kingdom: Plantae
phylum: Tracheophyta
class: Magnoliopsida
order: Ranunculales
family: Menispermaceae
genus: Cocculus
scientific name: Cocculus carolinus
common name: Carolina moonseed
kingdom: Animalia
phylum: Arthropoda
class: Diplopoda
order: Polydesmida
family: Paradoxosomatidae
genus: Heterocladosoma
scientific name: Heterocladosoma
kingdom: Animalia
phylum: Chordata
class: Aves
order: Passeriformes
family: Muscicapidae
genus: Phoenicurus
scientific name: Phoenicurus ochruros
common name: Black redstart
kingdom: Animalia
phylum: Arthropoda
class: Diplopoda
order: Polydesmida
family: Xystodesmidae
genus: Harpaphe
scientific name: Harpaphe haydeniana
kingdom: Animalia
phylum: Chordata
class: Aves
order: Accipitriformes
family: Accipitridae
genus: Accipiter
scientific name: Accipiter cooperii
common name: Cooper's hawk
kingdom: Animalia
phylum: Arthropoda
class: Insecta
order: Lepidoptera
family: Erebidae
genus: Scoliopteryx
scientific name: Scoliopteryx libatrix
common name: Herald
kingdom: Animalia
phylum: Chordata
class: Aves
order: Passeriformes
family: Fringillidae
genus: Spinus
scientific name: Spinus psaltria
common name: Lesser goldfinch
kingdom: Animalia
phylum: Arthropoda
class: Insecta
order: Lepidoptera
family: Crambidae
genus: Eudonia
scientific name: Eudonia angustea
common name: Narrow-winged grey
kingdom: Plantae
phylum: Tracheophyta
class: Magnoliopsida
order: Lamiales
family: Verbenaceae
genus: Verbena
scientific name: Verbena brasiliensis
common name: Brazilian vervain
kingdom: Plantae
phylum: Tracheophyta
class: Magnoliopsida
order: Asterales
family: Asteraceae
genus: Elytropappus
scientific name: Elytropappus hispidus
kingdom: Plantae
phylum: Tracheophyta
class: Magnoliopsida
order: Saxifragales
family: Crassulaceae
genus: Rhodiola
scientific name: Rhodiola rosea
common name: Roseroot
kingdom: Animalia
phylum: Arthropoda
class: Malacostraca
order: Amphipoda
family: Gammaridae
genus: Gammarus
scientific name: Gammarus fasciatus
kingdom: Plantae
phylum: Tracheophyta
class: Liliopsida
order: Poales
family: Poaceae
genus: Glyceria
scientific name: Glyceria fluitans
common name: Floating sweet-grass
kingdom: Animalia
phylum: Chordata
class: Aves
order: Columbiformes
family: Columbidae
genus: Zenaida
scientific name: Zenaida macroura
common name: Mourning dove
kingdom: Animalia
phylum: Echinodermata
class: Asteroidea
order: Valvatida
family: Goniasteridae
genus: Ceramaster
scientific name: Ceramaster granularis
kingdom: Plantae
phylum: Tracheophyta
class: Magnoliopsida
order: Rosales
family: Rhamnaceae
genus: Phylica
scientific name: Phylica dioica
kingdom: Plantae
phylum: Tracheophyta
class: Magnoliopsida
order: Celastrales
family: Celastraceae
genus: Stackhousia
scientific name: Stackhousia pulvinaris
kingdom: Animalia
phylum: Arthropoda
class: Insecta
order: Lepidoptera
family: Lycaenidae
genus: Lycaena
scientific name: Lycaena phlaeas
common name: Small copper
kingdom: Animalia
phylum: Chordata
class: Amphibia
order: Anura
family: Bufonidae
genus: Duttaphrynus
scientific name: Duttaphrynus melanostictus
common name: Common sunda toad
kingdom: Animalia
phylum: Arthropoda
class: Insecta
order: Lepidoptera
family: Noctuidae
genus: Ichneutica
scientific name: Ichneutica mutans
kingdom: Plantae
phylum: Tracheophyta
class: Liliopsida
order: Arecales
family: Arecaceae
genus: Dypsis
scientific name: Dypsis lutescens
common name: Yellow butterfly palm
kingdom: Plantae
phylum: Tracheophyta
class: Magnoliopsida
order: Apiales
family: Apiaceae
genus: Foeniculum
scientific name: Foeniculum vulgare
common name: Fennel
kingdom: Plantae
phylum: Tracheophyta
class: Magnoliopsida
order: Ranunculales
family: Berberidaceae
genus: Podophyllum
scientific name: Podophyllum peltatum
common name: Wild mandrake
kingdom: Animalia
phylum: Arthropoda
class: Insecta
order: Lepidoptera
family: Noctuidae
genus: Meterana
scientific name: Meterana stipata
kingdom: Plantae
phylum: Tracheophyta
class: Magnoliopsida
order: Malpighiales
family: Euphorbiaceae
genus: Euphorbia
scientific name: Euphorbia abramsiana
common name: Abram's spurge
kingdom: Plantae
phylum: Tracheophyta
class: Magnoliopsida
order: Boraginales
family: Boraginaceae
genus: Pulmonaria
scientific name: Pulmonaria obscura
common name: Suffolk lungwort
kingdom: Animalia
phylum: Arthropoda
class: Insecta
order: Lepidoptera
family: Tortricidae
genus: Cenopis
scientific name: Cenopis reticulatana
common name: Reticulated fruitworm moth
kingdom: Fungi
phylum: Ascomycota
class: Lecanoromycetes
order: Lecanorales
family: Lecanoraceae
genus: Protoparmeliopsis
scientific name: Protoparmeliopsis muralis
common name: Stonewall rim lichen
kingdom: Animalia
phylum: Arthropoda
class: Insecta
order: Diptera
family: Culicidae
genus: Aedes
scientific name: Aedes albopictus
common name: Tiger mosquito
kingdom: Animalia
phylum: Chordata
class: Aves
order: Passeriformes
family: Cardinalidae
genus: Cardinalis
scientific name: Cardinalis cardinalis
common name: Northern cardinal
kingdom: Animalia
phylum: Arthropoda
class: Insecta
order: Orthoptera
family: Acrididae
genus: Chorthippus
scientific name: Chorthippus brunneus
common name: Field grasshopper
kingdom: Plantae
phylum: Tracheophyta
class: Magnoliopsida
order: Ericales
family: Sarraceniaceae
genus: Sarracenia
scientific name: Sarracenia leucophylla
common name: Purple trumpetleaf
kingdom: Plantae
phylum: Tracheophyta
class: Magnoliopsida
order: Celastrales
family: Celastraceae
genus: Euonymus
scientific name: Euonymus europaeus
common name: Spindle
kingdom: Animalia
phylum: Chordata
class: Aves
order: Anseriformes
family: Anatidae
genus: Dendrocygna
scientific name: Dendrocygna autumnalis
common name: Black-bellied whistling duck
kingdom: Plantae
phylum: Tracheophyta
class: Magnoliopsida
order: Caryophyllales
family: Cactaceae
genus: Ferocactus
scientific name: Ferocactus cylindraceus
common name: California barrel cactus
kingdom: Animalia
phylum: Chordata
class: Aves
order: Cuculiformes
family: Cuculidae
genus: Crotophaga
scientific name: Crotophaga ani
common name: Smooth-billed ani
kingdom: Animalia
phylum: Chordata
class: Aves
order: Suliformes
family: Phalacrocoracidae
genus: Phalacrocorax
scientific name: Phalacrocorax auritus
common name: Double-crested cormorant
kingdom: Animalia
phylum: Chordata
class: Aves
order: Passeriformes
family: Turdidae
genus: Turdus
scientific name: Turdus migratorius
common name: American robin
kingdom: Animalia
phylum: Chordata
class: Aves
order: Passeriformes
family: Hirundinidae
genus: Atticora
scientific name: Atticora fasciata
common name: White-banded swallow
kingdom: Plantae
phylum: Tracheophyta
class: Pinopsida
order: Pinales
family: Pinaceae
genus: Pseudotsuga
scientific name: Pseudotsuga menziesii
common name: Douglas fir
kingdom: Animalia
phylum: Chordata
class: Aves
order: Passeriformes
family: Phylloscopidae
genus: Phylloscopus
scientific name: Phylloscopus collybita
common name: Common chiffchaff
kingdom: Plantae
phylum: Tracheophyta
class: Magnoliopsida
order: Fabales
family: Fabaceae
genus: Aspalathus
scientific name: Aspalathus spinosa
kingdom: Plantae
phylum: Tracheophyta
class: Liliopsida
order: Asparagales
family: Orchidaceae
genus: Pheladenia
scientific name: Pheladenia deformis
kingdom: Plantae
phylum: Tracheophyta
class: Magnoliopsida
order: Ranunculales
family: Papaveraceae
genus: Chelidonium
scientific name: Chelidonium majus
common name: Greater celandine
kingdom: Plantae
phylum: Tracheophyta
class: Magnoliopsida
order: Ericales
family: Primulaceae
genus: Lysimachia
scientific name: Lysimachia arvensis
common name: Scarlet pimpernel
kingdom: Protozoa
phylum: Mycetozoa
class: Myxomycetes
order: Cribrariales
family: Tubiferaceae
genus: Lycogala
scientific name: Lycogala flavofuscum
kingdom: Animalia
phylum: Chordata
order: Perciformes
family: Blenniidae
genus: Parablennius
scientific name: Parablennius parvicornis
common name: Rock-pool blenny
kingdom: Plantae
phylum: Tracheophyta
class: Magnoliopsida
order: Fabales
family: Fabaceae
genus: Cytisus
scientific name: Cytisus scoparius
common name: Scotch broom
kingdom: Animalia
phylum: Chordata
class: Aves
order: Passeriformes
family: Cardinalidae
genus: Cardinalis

OBJECTIVE:
Reproduce the entries line for line, without changes, starting at the line that contains "genus: Pheladenia" and ending after the line that contains "order: Perciformes".

TASK ANSWER:
genus: Pheladenia
scientific name: Pheladenia deformis
kingdom: Plantae
phylum: Tracheophyta
class: Magnoliopsida
order: Ranunculales
family: Papaveraceae
genus: Chelidonium
scientific name: Chelidonium majus
common name: Greater celandine
kingdom: Plantae
phylum: Tracheophyta
class: Magnoliopsida
order: Ericales
family: Primulaceae
genus: Lysimachia
scientific name: Lysimachia arvensis
common name: Scarlet pimpernel
kingdom: Protozoa
phylum: Mycetozoa
class: Myxomycetes
order: Cribrariales
family: Tubiferaceae
genus: Lycogala
scientific name: Lycogala flavofuscum
kingdom: Animalia
phylum: Chordata
order: Perciformes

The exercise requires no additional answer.